(Images with pose keypoints)
* * * * * * *
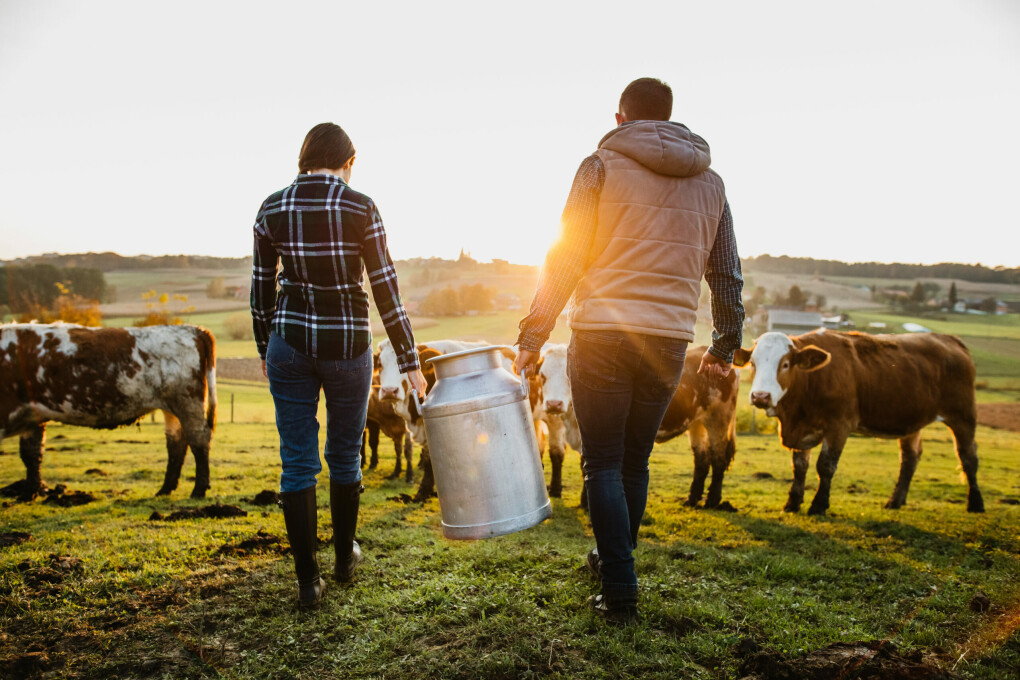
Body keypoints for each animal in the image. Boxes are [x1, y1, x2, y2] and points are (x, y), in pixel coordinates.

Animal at [0, 324, 217, 499]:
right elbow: (31, 455)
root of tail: (194, 330)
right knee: (176, 444)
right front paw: (31, 493)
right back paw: (165, 489)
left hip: (187, 402)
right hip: (172, 409)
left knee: (198, 439)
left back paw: (198, 490)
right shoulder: (32, 417)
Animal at [542, 346, 742, 509]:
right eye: (542, 376)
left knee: (718, 459)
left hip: (718, 420)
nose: (554, 404)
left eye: (567, 376)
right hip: (697, 424)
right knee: (701, 460)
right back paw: (692, 498)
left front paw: (586, 503)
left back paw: (713, 500)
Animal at [738, 330, 983, 515]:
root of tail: (949, 338)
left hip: (963, 415)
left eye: (786, 364)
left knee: (968, 457)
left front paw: (818, 505)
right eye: (752, 363)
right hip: (912, 421)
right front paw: (792, 503)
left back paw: (976, 503)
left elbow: (825, 465)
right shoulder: (800, 430)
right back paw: (895, 501)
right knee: (910, 458)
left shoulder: (839, 425)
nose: (760, 396)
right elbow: (799, 466)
* * * * * * *
*PROBLEM REQUIREMENTS*
Beginning with the line that has "right knee: (701, 460)" and ending with the line that has "right hip: (912, 421)", set down the lines above exactly and include no others.

*OUTPUT FOR THIS EXERCISE*
right knee: (701, 460)
right back paw: (692, 498)
left front paw: (586, 503)
left back paw: (713, 500)
Animal at [738, 330, 983, 515]:
root of tail: (949, 338)
left hip: (963, 415)
left eye: (786, 364)
left knee: (968, 457)
left front paw: (818, 505)
right eye: (752, 363)
right hip: (912, 421)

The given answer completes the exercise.